# Text:
[Start of section]
Today's friday programming language insanity is a tad different. I'm going to look at another twisted stack-based language. I've got a peculiar fondness for these buggers, because back in the day, I was a serious Forth addict. One of the ideas that's actually come up in serious programming languages in the last few years is creating a sort of cross between functional languages and stack-based languages, producing what are known as concatenative languages. An excellent example of an extremely powerful and useful member of this family is called Factor, by Slava Pestov.
But serious useful languages aren't the realm of my regular friday pathology. So I'm going to tell you about a not-really-serious version of a concatenative language, called False. Semantically, False is actually not a horrible language. In fact, if it weren't for the bogglingly awful syntax, it's something I could imagine using for tiny file-filtering utilities. But the syntax is designed to be truly horrible, and when you blend the natural potential for confusion that you get from doing everything backwards on a stack with a syntax that looks like line-noise, you get something that can really sprain your brain.
The idea, loosely speaking, behind programming in False is that there are really two kinds of things in a false program. There are values - which are pushed on the stack whenever they're encountered in a program - and there are functions which take a stack as input, and produce a new stack as output. So everything is ultimately totally oriented around the stack.
There are, naturally, a bunch of built-in functions for you to work with:
- For basic arithmetic, there's binary (+, -, *, /), unary minus (_, the underscore character).
- For comparing values, there are "=" (equals) and binary ">" (greater than).
- For logic, there are binary "&" (and) and "|" (or) and unary "~" (not).
- For stack manipulation, there are "$" (duplicate the top of the stack),
"%" (discard the top of the stack), "\" (swap the top two stack values),
"@" (rotate the 3rd item in to the stack to the top), and ∅ (take the top value N off the stack, and then copy the Nth stack value and put it in top of the stack). - There's simple string IO - and literal string surrounded by double quotes
is treated as a function that prints out the string.
Values are where things start to get interesting. The simple value types are integers and characters. Integers are written pretty normally, except that an integer literal can't be negative. The only way to write a negative is to write the positive literal, followed by unary minus. So -3 would be written "3_". Character literals are written as characters preceeded by a single quote: `a
.
[End of section]
Saved entries
[Start of section]
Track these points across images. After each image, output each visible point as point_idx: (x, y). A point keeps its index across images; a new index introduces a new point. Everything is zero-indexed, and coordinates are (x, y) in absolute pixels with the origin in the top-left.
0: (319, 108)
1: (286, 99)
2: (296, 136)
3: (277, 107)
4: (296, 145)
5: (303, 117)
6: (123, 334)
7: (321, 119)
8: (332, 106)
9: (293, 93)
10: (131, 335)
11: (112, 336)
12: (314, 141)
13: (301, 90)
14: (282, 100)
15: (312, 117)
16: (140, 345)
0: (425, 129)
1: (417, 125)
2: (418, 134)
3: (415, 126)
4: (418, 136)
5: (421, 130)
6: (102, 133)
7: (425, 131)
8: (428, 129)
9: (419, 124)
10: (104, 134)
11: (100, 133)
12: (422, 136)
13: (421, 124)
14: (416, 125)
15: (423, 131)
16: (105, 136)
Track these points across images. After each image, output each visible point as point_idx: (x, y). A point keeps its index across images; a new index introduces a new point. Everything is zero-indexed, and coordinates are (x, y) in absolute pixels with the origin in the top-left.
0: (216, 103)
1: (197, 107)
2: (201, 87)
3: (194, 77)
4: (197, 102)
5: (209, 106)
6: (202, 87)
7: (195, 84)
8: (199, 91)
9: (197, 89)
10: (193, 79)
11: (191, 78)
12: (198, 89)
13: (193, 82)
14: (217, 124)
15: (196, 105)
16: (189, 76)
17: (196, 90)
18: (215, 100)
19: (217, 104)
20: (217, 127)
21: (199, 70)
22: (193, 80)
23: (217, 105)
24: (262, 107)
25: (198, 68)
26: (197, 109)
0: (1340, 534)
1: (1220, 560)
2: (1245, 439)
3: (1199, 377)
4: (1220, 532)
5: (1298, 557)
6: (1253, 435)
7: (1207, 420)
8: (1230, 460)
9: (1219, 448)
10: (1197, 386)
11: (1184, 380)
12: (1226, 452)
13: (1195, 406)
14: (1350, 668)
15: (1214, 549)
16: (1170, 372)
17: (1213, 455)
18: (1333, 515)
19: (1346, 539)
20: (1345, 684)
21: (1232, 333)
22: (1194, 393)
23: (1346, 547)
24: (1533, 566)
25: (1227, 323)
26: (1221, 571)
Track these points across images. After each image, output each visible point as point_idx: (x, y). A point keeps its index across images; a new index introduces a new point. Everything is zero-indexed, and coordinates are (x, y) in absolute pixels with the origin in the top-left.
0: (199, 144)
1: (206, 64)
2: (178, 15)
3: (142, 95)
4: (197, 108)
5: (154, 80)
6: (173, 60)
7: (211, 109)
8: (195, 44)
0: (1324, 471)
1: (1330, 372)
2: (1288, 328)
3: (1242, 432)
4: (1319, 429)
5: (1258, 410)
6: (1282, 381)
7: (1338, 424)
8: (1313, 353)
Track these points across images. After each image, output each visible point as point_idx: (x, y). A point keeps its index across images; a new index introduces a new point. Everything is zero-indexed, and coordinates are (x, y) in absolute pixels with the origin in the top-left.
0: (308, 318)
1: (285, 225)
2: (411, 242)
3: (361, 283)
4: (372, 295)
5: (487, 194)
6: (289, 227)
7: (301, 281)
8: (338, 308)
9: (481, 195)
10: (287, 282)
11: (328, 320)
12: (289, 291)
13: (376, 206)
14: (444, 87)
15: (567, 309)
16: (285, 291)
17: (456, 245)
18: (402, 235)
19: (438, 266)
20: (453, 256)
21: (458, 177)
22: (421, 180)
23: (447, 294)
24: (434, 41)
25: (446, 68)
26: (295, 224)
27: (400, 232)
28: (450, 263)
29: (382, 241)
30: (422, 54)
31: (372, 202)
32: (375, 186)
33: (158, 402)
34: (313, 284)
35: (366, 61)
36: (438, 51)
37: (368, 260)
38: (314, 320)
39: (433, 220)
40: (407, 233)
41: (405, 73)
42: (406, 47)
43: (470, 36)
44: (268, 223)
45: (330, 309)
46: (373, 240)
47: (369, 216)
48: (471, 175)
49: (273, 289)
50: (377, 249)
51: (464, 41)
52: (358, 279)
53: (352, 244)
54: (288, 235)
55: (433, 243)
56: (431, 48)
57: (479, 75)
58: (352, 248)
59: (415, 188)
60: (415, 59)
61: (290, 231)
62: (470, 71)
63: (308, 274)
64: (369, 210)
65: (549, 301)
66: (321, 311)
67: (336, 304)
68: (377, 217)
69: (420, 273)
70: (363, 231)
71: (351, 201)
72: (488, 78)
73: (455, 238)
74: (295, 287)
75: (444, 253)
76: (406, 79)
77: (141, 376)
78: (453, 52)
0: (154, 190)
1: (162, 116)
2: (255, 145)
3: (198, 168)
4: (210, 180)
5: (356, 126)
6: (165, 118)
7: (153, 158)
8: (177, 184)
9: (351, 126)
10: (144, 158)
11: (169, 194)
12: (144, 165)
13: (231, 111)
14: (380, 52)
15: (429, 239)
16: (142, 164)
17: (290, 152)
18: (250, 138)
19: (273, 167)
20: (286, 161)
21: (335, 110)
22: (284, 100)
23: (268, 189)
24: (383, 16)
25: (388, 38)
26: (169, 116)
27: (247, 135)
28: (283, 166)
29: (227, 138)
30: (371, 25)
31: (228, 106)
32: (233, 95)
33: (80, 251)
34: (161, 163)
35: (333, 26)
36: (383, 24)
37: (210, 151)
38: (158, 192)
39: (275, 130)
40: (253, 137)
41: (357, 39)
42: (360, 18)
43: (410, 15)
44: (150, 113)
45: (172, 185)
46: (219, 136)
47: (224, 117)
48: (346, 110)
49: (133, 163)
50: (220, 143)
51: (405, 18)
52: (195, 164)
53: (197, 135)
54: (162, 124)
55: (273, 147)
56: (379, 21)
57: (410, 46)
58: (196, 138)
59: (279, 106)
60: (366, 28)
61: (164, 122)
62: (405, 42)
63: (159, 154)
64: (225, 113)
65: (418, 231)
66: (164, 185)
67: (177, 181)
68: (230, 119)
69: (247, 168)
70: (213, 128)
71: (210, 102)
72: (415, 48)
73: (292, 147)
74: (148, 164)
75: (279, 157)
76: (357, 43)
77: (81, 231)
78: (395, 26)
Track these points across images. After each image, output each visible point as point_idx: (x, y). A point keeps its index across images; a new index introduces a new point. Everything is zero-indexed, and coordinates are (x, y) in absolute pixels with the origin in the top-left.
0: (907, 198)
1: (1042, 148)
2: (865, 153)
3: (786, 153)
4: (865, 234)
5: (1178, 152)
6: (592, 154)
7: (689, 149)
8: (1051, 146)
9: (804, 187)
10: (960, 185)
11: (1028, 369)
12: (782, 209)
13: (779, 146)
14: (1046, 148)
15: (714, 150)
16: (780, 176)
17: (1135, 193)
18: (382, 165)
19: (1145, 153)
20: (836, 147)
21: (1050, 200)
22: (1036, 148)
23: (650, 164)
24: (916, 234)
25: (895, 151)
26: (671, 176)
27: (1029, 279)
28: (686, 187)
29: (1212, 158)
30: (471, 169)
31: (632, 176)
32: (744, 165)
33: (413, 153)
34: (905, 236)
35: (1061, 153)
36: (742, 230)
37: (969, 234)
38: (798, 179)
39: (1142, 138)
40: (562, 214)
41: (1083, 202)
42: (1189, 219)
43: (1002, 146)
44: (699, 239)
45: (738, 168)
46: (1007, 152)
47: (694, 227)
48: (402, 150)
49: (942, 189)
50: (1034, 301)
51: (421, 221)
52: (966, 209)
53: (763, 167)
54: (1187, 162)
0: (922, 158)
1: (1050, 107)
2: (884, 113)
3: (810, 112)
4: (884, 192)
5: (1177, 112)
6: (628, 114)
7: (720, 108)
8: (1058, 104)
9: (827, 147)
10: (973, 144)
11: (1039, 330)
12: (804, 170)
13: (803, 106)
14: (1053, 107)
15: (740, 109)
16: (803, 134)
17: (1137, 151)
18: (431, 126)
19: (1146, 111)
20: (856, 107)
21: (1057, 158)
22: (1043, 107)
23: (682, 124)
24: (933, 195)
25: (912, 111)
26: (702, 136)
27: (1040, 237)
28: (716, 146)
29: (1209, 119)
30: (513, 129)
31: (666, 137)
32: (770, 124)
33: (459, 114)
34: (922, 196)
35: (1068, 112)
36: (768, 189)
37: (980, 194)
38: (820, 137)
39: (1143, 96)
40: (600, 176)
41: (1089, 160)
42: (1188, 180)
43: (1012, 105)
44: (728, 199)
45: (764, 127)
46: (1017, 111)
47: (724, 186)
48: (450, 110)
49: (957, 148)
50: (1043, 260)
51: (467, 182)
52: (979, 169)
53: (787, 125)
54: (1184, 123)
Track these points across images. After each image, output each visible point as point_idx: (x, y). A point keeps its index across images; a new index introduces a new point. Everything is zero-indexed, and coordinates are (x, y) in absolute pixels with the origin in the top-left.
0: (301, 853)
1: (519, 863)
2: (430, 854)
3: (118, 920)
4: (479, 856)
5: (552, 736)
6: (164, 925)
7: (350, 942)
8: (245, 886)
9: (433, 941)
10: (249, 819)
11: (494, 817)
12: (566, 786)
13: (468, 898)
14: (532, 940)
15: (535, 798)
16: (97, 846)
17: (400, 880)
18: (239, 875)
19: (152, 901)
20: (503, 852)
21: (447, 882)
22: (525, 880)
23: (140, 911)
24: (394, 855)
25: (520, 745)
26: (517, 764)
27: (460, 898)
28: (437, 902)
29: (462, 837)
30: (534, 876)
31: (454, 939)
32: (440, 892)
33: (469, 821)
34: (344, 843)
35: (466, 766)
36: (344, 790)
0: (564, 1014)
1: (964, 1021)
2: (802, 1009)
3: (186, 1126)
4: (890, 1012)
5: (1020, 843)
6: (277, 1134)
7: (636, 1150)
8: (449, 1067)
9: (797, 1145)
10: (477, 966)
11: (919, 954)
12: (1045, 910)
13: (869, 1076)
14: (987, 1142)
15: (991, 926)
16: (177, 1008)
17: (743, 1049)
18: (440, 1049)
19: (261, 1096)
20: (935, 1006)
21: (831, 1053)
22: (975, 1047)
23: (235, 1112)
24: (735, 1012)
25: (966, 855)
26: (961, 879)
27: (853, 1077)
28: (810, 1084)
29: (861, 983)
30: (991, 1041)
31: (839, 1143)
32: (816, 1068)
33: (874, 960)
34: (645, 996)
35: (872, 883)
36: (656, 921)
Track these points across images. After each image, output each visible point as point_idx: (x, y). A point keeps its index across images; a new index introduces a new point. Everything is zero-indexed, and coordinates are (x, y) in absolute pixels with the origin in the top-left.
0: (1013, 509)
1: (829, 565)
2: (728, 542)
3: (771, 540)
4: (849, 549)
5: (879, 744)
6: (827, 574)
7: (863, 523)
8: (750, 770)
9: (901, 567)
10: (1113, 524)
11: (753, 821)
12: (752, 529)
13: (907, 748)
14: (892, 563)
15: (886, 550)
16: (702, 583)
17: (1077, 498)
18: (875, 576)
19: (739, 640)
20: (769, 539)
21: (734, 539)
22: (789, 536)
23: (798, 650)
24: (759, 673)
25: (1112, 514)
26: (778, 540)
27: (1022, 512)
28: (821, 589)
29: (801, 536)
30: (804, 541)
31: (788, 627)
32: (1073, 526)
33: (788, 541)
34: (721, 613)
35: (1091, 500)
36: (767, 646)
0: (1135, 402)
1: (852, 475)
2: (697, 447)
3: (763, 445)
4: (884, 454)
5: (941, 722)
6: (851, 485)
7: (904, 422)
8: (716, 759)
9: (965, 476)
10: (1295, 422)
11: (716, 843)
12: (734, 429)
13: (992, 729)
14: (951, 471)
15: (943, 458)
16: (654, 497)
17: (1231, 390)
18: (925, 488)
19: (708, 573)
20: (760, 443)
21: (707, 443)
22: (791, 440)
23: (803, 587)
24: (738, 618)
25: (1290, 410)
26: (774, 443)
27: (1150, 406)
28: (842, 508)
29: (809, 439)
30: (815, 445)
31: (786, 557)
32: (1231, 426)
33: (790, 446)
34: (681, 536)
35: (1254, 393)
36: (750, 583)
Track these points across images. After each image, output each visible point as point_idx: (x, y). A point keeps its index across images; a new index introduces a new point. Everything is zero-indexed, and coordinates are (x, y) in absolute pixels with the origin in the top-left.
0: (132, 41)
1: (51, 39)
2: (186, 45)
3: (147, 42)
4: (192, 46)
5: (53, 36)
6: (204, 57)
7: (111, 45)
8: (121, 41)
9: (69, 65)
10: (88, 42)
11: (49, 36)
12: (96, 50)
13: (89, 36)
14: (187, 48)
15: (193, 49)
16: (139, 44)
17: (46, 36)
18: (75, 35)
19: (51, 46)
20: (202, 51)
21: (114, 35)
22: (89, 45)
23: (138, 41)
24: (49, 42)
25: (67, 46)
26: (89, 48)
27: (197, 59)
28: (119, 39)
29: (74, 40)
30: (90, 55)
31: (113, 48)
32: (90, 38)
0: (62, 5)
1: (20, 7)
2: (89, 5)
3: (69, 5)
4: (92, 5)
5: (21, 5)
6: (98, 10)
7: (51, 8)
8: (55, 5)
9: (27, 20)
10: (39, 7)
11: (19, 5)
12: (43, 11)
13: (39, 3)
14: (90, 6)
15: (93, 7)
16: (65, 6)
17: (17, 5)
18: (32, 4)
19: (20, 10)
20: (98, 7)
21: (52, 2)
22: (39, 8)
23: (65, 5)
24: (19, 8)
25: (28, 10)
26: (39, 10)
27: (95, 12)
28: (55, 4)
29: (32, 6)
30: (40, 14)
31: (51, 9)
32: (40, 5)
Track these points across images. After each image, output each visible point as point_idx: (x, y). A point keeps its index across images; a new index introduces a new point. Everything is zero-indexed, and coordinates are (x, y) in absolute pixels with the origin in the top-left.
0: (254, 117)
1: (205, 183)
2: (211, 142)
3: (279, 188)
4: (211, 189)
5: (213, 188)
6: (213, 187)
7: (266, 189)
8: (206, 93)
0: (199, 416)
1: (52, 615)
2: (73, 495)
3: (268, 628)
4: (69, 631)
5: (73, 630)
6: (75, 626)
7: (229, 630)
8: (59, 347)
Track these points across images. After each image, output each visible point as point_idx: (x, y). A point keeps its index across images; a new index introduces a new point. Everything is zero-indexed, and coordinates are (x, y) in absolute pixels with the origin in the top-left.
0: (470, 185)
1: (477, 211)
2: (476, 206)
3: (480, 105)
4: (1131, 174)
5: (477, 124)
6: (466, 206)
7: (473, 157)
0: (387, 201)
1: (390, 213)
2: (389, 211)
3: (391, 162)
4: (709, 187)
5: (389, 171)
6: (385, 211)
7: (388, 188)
[End of section]
# Actions to take:
a. Answer these questions about the post on False:
(i) Who created the concatenative language Factor?
(ii) What character serves as unary minus?
(iii) What does the "%" function do?
b. According to the post on False, why can the language sprain your brain? Answer in one to three sentences.
c. Transcribe the post on False starting at "The idea, loosely" and ending at "the underscore character).".

# Numbered answers:
a.
(i) Slava Pestov
(ii) The underscore character (_)
(iii) It discards the top of the stack.

b. False combines the natural confusion of doing everything backwards on a stack with a deliberately horrible syntax that looks like line-noise. That blend is what makes it so hard on the brain.

c.
The idea, loosely speaking, behind programming in False is that there are really two kinds of things in a false program. There are values - which are pushed on the stack whenever they're encountered in a program - and there are functions which take a stack as input, and produce a new stack as output. So everything is ultimately totally oriented around the stack.
There are, naturally, a bunch of built-in functions for you to work with:
- For basic arithmetic, there's binary (+, -, *, /), unary minus (_, the underscore character).